Pamiętam jak Mariusz Grzegorzek w jednym z odcinków "Mojego gustu filmowego" wspominał o - wspaniałej zresztą - kreacji Daniela Day Lewisa w filmie "Aż poleje się krew". Mówił, że dla niego jest to "metarola, rola niedościgła". Ja takie właśnie odczucia mam odnośnie roli Diane Lane, która w tym obrazie jest absolutnie wszystkim. Jest seksem, niepewnością, strachem, kłamstwem, szaleństwem i rozdarciem. Napięcie między nią, a obydwoma mężczyznami wprost wbija w fotel i przytłacza, jest tak przejmujące, że aż momentami nieprzyjemne. Sama kompozycja filmu to też mistrzostwo, niczym sztuka w dwóch aktach, zresztą ten film to świetny materiał na sztukę. Owszem, pojawiło się kilka kiczowatych scen, niektóre dialogi wydawały mi się lekko nierzeczywiste, ale to już kwestia wrażliwości i może nawet kwestia tego, jak samemu doświadcza się pożądania. Jednak te drobne mankamenty zupełnie nikną, kiedy otrzymujemy tak kompletną, choć nie pozbawioną niedopowiedzeń, całość. Od kiedy wystawiłem ostatnie 10/10, minęło prawie 5 lat i dokładnie 719 filmów. Warto było czekać.

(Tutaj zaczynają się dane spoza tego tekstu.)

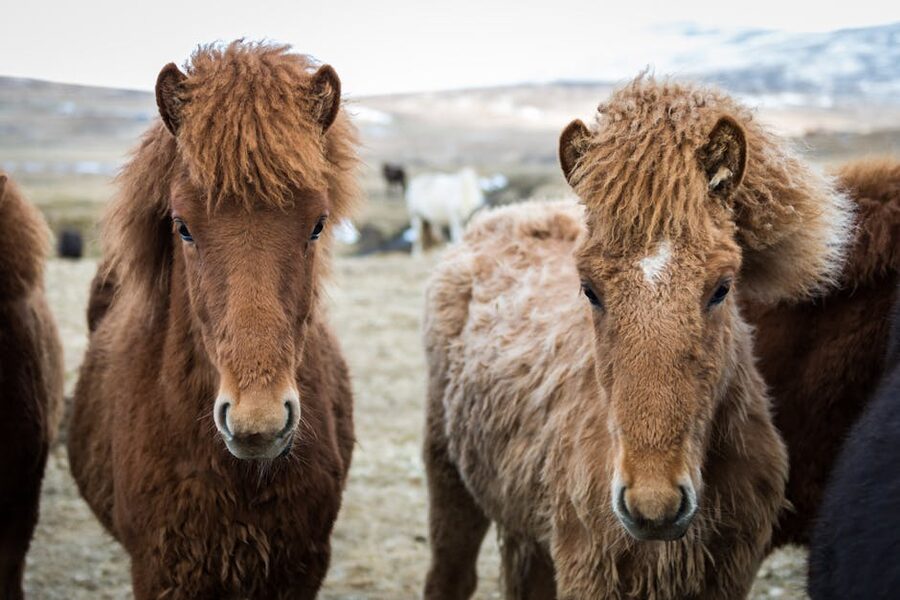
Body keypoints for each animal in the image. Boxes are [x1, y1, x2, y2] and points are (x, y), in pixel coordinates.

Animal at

Zgadzam sie, mam takie same odczucia co do gry Diane Lane, jest tak cudownie naturalna, widac kazde jej odczucie na twarzy i na ciele, jest cudowna w tej roli, w ogole film zrobil na mnie wrazenie, moze nie na 10, ale jednak, ogladalam go jednym tchem...
Bez przesady z tą niedościgłą rolą. Tak powinni po prostu grać aktorzy, od tego oni są, od tego są oni ;) Zagrane tak jak trzeba i tyla.
Oj, oj. :) Aktorzy są od grania? Zgoda. Tyle, że lista kończy nam się na kilkuset nazwiskach. Jak zatem nazwać wielesettysięczną resztę? Z szacunku dla zawodu aktorskiego?